The generalizability of our program is limited in two ways. Firstly, it does not take into account possible interactions between prognostic factors at the time of patient simulation. However, these interactions can rarely be quantified before the start of a dental trial. If significant interactions between factors are suspected, the results of stratification should be compared to those of a minimization, taking into account these interactions. For example, if an interaction is suspected between factor 1 with 2 levels (a and b) and factor 2 with 3 levels (a', b', and c'), patients can be simulated (as if the interaction existed) by 6 levels of minimization (aa', ab', ac', ba', bb', and bc'), instead of by the 5 levels which a minimization without interaction would have included (a, b, a', b', and c').

Secondly, we restricted the comparison of the different randomization methods to the case of a trial with two balanced arms.
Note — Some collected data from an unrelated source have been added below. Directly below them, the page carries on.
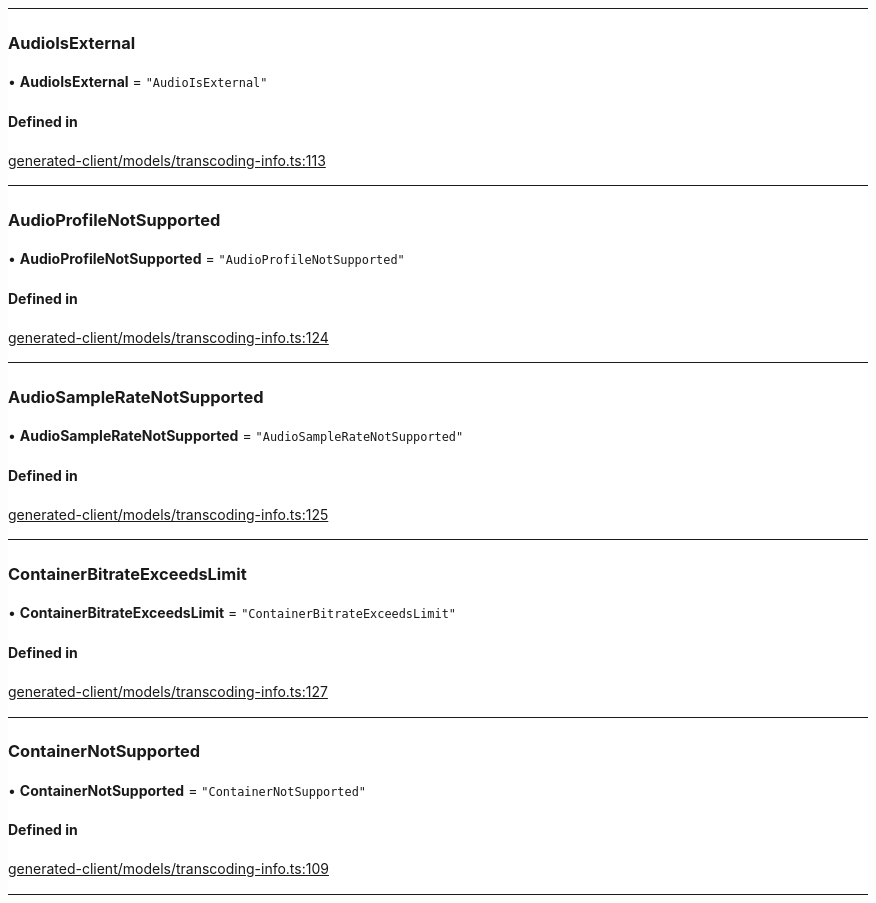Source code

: ___

### AudioIsExternal

• **AudioIsExternal** = `"AudioIsExternal"`

#### Defined in

[generated-client/models/transcoding-info.ts:113](https://github.com/thornbill/jellyfin-sdk-typescript/blob/3ae780a/src/generated-client/models/transcoding-info.ts#L113)

___

### AudioProfileNotSupported

• **AudioProfileNotSupported** = `"AudioProfileNotSupported"`

#### Defined in

[generated-client/models/transcoding-info.ts:124](https://github.com/thornbill/jellyfin-sdk-typescript/blob/3ae780a/src/generated-client/models/transcoding-info.ts#L124)

___

### AudioSampleRateNotSupported

• **AudioSampleRateNotSupported** = `"AudioSampleRateNotSupported"`

#### Defined in

[generated-client/models/transcoding-info.ts:125](https://github.com/thornbill/jellyfin-sdk-typescript/blob/3ae780a/src/generated-client/models/transcoding-info.ts#L125)

___

### ContainerBitrateExceedsLimit

• **ContainerBitrateExceedsLimit** = `"ContainerBitrateExceedsLimit"`

#### Defined in

[generated-client/models/transcoding-info.ts:127](https://github.com/thornbill/jellyfin-sdk-typescript/blob/3ae780a/src/generated-client/models/transcoding-info.ts#L127)

___

### ContainerNotSupported

• **ContainerNotSupported** = `"ContainerNotSupported"`

#### Defined in

[generated-client/models/transcoding-info.ts:109](https://github.com/thornbill/jellyfin-sdk-typescript/blob/3ae780a/src/generated-client/models/transcoding-info.ts#L109)

___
However, we wrote the program in Visual Basic for Applications so that the code is accessible and can be changed, if necessary, to adapt it to a wide variety of clinical trials.

A final limitation of our work is that it compared different methods of stratification and minimization on criteria of balance and predictability, but not on the statistical analysis of results. However, to do so would require making assumptions about trial outcomes. This would not be straightforward in our field, and we believe that existing data are preferable for such comparisons. Conclusions regarding the consequences of the randomization method on the statistical analysis obtained on real datasets can be found in Appendix 2.

In conclusion, the HERMES software does compare stratification and minimization in terms of predictability and balance, but it does not entirely solve the choice of the most suitable method for a trial. The right compromise between predictability and imbalance remains to be found, but the software helps to justify this choice based on concrete reasoning. It is available for free download at this internet address: chabouis.fr/helene/hermes.